Wood describes Cragg’s ‘In No Time’ 2018, the largest bronze in the gallery, and ‘Stack’ 2018 as displaying “a baroque complexity that suggests dynamic metamorphic movement, like watching colliding tectonic plates, or dancers sliding frenetically into one another.”

Other works are more anthropomorphic. ‘Woman’s Head’ 2015 and ‘Level Head’ 2015 each hint at figurative configurations in movement. And the sensuously smooth sculpture ‘Integers’ 2023 can easily be viewed as two intertwined torsos.

‘Versus (Atlantis)’ 2018, a powerful, large bronze, brings to mind an intermingling of heads and figures in large, almost wing-like waves, consistent, Wood says, with Cragg’s long-standing fascination with the fluidity of water and marine subjects.

‘Red Square’ 2016, a bright red swirl that twists and curls into itself, is anything but square.

“The work performs the transformation of a vessel from one state to another, stretching its lipped and looping forms into new shapes,” says Wood.

As with many of his works, Cragg fights gravity with ‘Spring’ 2015, a cross section of curved layers which become larger as they rise to the top. Wood calls it the combination of the “mechanical and the biological, to shape a new kind of hybrid industrial nature in typical Cragg fashion.”

The two glassworks on display were made with Murano glass specialists and are described by Wood as “harnessing the material’s liquidity to powerful effect.”

Wood describes the intricate swirls and curls of the glass ‘Processor’ 2022 as a hybrid, “a cross between a brain and a tooth, an octopus and an alien, standing poised on three legs as if it might take off at any moment.”

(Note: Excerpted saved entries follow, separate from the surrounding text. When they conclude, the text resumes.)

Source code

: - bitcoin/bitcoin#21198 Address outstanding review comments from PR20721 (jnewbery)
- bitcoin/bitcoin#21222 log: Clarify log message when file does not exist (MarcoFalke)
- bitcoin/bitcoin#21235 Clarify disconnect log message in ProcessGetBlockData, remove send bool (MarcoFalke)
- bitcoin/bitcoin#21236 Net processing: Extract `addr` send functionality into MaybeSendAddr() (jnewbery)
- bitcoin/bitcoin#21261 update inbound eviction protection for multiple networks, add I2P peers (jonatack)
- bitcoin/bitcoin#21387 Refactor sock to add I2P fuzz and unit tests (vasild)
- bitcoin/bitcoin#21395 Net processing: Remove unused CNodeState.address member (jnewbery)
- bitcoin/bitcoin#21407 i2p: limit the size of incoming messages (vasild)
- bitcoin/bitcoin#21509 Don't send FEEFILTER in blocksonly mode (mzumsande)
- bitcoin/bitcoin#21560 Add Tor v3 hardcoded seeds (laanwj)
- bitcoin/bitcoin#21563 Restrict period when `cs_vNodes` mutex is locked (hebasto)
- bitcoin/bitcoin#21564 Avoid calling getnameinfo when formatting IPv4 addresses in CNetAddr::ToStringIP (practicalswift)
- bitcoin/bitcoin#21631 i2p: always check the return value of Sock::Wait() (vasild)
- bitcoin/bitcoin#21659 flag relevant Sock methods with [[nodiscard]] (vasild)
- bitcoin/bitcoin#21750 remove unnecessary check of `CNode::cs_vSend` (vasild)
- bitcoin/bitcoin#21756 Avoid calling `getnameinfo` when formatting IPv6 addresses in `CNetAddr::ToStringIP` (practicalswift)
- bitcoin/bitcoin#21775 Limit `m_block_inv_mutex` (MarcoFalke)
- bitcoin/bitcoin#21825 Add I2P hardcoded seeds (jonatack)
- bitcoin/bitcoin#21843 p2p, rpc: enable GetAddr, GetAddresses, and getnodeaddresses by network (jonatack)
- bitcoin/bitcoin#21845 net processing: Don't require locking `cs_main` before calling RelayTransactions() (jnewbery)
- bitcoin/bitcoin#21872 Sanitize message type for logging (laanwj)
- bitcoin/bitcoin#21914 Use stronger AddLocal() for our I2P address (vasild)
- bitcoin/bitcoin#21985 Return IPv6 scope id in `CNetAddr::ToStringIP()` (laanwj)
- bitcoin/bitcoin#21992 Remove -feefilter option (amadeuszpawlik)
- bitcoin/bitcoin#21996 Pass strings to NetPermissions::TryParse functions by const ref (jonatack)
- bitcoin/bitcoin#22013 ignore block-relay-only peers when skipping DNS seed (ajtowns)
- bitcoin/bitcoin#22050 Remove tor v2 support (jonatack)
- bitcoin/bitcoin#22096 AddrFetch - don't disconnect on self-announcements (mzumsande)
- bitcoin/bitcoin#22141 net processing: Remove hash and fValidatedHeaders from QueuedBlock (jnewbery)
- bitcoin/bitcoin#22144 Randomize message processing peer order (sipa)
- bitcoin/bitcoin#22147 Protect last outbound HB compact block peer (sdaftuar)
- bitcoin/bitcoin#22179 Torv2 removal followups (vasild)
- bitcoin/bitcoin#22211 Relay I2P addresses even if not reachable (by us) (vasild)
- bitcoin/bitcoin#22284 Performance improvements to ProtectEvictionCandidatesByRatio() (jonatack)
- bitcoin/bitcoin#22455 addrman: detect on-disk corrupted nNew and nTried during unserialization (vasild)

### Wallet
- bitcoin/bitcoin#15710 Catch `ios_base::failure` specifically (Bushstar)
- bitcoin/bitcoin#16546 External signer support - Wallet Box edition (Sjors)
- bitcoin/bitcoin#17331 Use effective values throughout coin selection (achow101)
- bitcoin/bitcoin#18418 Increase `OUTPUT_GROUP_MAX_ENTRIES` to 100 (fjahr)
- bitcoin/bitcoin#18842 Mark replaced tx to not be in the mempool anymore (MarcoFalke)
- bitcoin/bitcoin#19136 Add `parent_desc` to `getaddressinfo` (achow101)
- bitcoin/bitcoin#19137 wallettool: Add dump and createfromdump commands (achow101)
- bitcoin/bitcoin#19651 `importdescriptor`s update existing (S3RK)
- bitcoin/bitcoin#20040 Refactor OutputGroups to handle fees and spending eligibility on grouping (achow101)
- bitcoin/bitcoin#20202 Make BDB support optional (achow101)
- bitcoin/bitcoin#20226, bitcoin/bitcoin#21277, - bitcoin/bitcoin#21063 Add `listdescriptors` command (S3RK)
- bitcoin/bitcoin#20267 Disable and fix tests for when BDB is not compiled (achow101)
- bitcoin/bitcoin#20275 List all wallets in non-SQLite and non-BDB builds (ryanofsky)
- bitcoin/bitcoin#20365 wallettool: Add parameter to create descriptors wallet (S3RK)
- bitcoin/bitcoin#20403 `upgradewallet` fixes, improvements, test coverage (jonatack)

The leaning column of glass cubes in ‘Tower’ 2018, says Wood, are seemingly like ice cubes, blending the act of melting glass with the frozen visual effect of the finished work.

He describes it as “an oxymoronic work, a sculpture suspended between hot and cold, between liquid and solid.”

Of his drawings, Cragg says he is most excited when he just experiments on the page, rather than drawing something that is in front of him.

“You can do things with drawings you can’t do in reality. You can be transparent. You can show internal structures. You can give the illusion of three-dimensional structures that are not possible in reality to make,” says Cragg.

“To draw something, you can be totally convinced about it, but it won’t stand up to being made in three dimensions because it’s spatially not congruous.”

On the other hand, he says, that doesn’t stop him from trying, “and failing of course, but that’s also interesting sometimes.”

A comprehensive catalogue by Wood includes a conversation between Cragg and Hans Ulrich Obrist, curator and artistic director of the Serpentine Galleries in London, and a forward by Hilary Weston, Windsor co-founder with the late Galen Weston.